My eyes drooped a little and the sudden feeling of tiredness swept over me.
It was now the first of April. The days at Muriel’s house was not pleasant and being stuck in this house was driving me mental. It had been raining a lot lately and I couldn’t even go outside for fresh air.
Also it was Fred and George's birthday- not that I had anything for them, i'd left it at the burrow which is lilkly to have be burnt down now according to mum. But anyway its Fred and George's birthday and I feel like a awful sister, I should have something for them right? They say they understand but I don't belive them.
Fred and George had just arrived back from another broadcast of Potterwatch and radio station that I’d only just found out about.
I was setting the plates out for dinner time. I was tired out, I’ve had to wash the plates, tidy the sitting room, cut the weeds in the garden in pouring rain, water all the plants in the house, polish practically everything and now set the table all on Muriel’s orders. She seems to think that because were staying as guests in her house we should do our fair share of work. I notice how she’s doing nothing.
Mum was in charge of cooking so at least we have decent meals because despite everything my mum can definitely cook.
There was a loud knock on the front door that caught me off guard causing me to break a plate… oops. It was the posh china ones as well.
I’m just hoping Muriel didn’t hear the loud crash that it made.
I flicked my wand at it knowing there was too many wizards in the house to know who actually did the spell so it doesn’t matter really.
“Bill!” Muriel said from the other room.
I instantly lifted my head forgot about the broken china and ran to the sitting room where Bill was standing completely wet from head to toe due to the rain.
Muriel was kissing him on the cheek, I imagine a very scratchy and a kiss that gives you an electric shock.
She always did have a soft spot for Bill, when I was younger I used to be jealous because she always had a present for Bill but for no one else and now I’m grateful that I’m not her favourite Weasley it’s a lot to live up to.
I’m pretty surprised Percy isn’t her favourite actually.
I leg it over to him and almost push Muriel out of the way for which she wasn’t too impressed about. I give him the biggest hug imaginable; he’s probably in need of air right now.
When I let go everyone in the room went silent, even Muriel and her big mouth actually shut up for once in her life.
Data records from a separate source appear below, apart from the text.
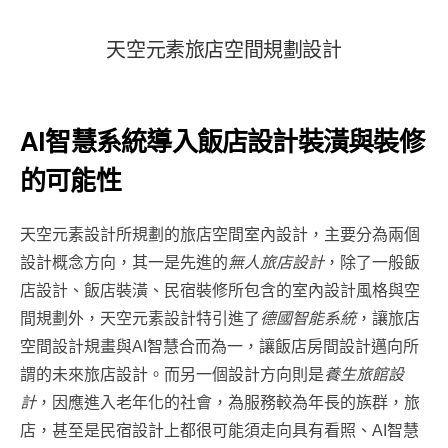
天
空
元
素
旅
店
空
間
規
劃
設
計
AI智慧系統導入飯店設計裝潢與裝修
的可能性
天空元素設計所規劃的旅店空間室內設計，主要分為兩個
設計概念方向，其一是先進的
無人旅店設計
，除了一般飯
店設計、飯店裝潢、民宿裝修所包含的室內設計風格與空
間規劃外，天空元素設計特引進了
德國智能系統
，讓旅店
空間設計規畫與AI智慧合而為一，讓飯店房間設計邁向所
謂的未來旅店設計。而另一個設計方向則是
養生旅館設
計
，因應進入老年化的社會，為服務較為年長的族群，旅
店，甚至是民宿設計上都很可能須走向具有看照、AI智慧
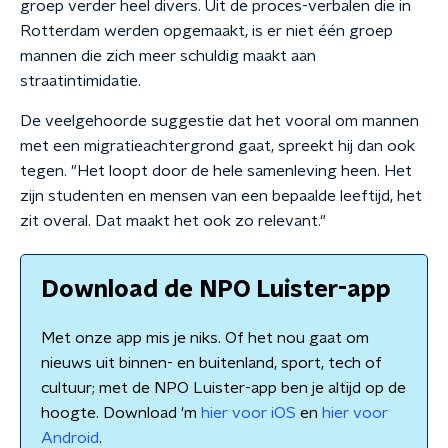
groep verder heel divers. Uit de proces-verbalen die in
Rotterdam werden opgemaakt, is er niet één groep
mannen die zich meer schuldig maakt aan
straatintimidatie.
De veelgehoorde suggestie dat het vooral om mannen
met een migratieachtergrond gaat, spreekt hij dan ook
tegen. "Het loopt door de hele samenleving heen. Het
zijn studenten en mensen van een bepaalde leeftijd, het
zit overal. Dat maakt het ook zo relevant."
Download de NPO Luister-app
Met onze app mis je niks. Of het nou gaat om
nieuws uit binnen- en buitenland, sport, tech of
cultuur; met de NPO Luister-app ben je altijd op de
hoogte. Download 'm
hier voor iOS
en
hier voor
Android
.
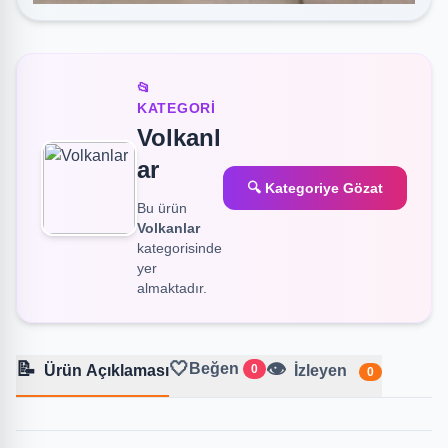
📂
KATEGORI
Volkanl
ar
🔍 Kategoriye Gözat
Bu ürün
Volkanlar
kategorisinde
yer
almaktadır.
📝
🤍
👁️
Beğen
Ürün Açıklaması
0
İzleyen
0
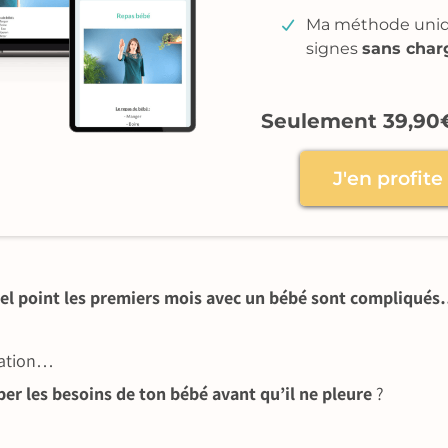
Ma méthode uniqu
signes
sans char
Seulement 39,90
J'en profit
uel point les premiers mois avec un bébé sont compliqué
ration…
per les besoins de ton bébé avant qu’il ne pleure
?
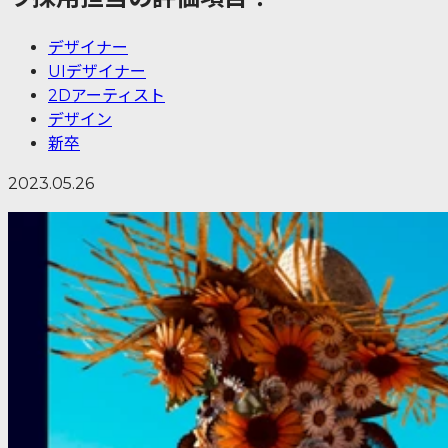
デザイナー
UIデザイナー
2Dアーティスト
デザイン
新卒
2023.05.26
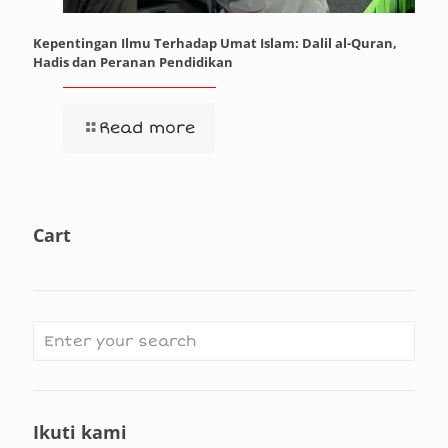
Kepentingan Ilmu Terhadap Umat Islam: Dalil al-Quran,
Hadis dan Peranan Pendidikan
Read more
Cart
Ikuti kami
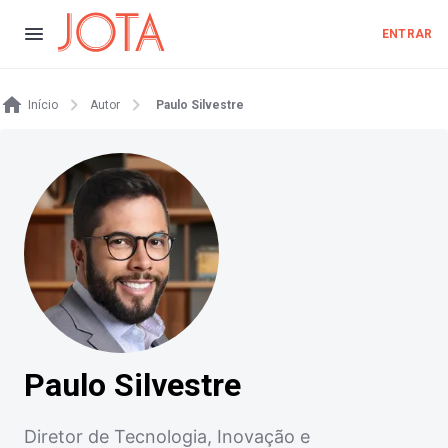
ENTRAR
Início
Autor
Paulo Silvestre
Paulo Silvestre
Diretor de Tecnologia, Inovação e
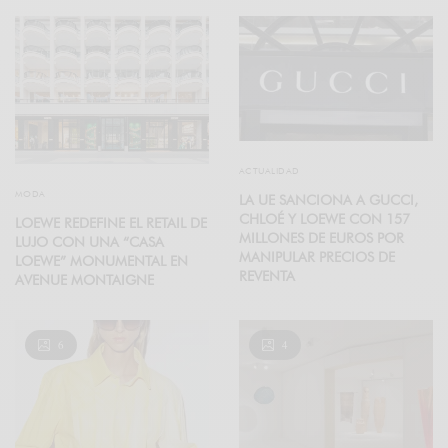
ACTUALIDAD
MODA
LA UE SANCIONA A GUCCI,
CHLOÉ Y LOEWE CON 157
LOEWE REDEFINE EL RETAIL DE
MILLONES DE EUROS POR
LUJO CON UNA “CASA
MANIPULAR PRECIOS DE
LOEWE” MONUMENTAL EN
REVENTA
AVENUE MONTAIGNE
6
4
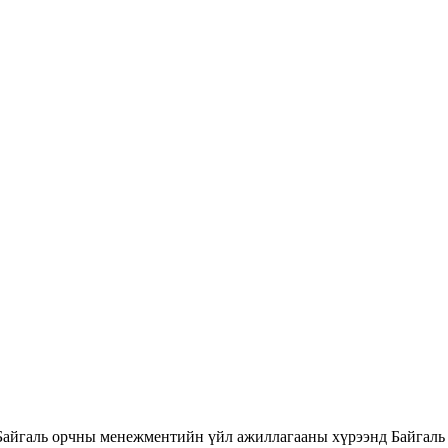
Байгаль орчны менежментийн үйл ажиллагааны хүрээнд Байгаль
Mum looked seriously up at Bill worried about what he was going to say. Dad had his head bowed, Fred and George where whispering in the corner and Muriel was smiling at Bill and a glint in her eye told me she was about to bombard on him with questions.
“So Bill, how is that lovely wife of yours?” She said.
“Fleur’s good. Happy birthday Fred, George" Bill nodded at them "I was wondering if I could talk to mum and dad alone"
I knew what that meant instantly, he wanted me, Fred and George out of the room so they can talk about the golden trio in privet. Its always the same.
“Go upstairs, you as well Fred and George… go now!” Mum said to us pointing towards the door and rising from the chair she had been sitting in “Muriel if you don’t mind I’d like it if we could have a private conversation?” My mum asked in the most politest voice she could muster.
“No they’re will be no secrets from me in my own house I’m staying”
I sighed in defeat and dragged myself upstairs hearing the loud bang of the sitting room door being closed.
“You better have brought extendable ears with you” I say to the twins who both look up at me and grin.
“You didn’t expect us to not have brought them! Were in the same house as Muriel for god sakes there’s bound to be a load of gossip from her” George piped up letting Fred race up the stairs to go find them “Well done sis you thought like a real eavesdropper”
I just roll my eyes. Let’s just hope they haven’t put a silencing charm on the door.